Selbst in unsicheren Zeiten gibt es Konstanten. Wie jedes Jahr flutet der Slogan "New year, new me" zuverlässig den Social-Media-Feed. Ein verheißungsvolles Versprechen: Die Uhr springt am 31. Dezember auf Mitternacht, und ich erfinde mich komplett neu.

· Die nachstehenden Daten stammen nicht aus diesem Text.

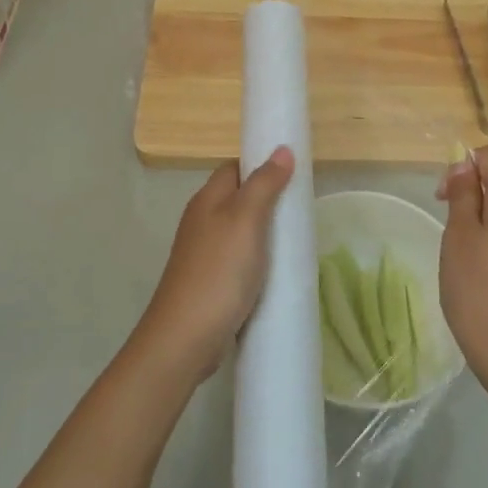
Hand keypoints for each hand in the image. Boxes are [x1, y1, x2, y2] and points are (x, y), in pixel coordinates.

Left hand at [135, 146, 294, 381]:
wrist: (186, 338)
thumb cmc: (218, 271)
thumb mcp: (246, 220)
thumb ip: (264, 184)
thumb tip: (282, 149)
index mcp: (207, 200)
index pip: (235, 168)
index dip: (261, 165)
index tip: (294, 172)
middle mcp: (202, 221)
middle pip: (239, 198)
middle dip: (269, 200)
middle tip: (301, 208)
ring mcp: (205, 254)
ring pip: (241, 231)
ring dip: (265, 233)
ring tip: (296, 239)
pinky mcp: (211, 282)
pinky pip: (240, 260)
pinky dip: (259, 260)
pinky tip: (277, 271)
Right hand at [437, 145, 487, 406]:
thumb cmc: (480, 291)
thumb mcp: (460, 237)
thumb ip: (463, 195)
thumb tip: (466, 165)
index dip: (465, 164)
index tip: (444, 196)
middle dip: (470, 192)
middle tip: (446, 225)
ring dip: (478, 217)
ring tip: (459, 252)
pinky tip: (477, 268)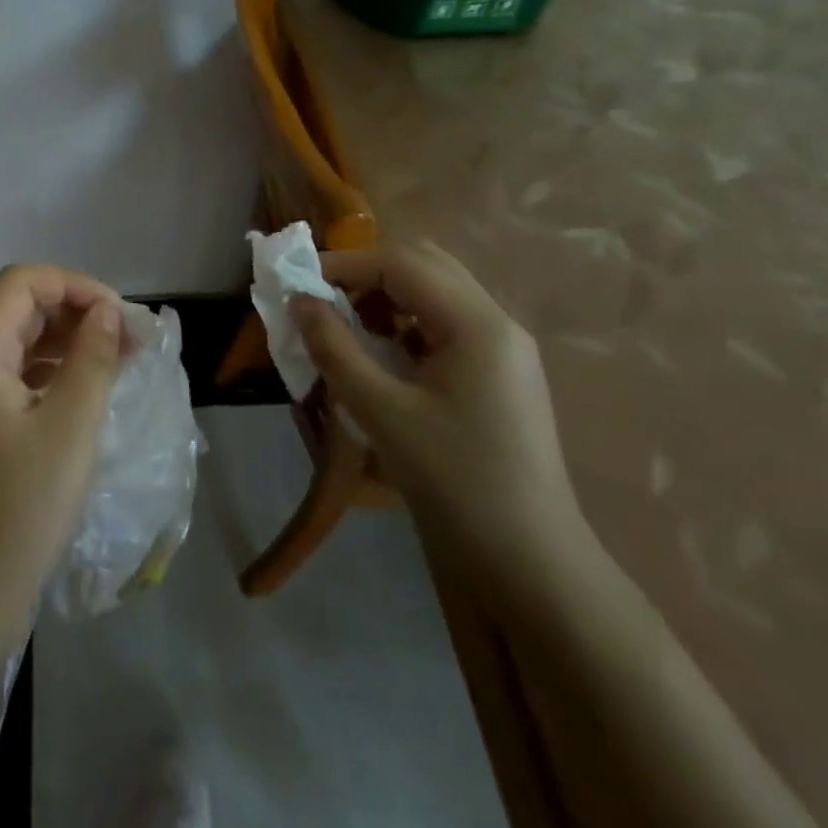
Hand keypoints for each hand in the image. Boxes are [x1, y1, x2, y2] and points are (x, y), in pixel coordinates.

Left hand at [0, 264, 125, 660]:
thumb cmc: (19, 511)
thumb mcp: (69, 428)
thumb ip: (92, 358)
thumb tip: (106, 312)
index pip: (22, 282)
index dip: (74, 285)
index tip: (120, 316)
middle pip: (17, 309)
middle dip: (74, 312)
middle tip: (128, 340)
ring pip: (16, 343)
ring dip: (65, 342)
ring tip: (117, 361)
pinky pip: (11, 378)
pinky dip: (49, 373)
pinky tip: (85, 393)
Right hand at [293, 242, 592, 593]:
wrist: (530, 564)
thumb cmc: (454, 482)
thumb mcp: (381, 413)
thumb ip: (334, 349)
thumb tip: (298, 301)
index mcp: (477, 324)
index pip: (402, 263)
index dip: (345, 264)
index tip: (298, 284)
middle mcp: (498, 323)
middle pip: (425, 265)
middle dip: (367, 274)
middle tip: (324, 302)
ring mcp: (505, 349)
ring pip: (437, 292)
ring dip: (386, 297)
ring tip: (348, 331)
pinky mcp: (501, 374)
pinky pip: (446, 324)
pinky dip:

Auch in den Kirchen hört man in diesen Tagen von einem neuen Ich. "Allen aber, die ihn aufnahmen, gab er Macht, Kinder Gottes zu werden", heißt es im berühmten Johannesprolog, der erst gestern wieder im Gottesdienst gelesen wurde. Das christliche "new me" heißt, Kind Gottes zu sein. Statt einer jedes Jahr neu zu entwickelnden Identität steht hier also eine immer schon gegebene Zusage. Der Bibeltext erinnert daran, diese Existenz bewusst zu leben und zu vertiefen.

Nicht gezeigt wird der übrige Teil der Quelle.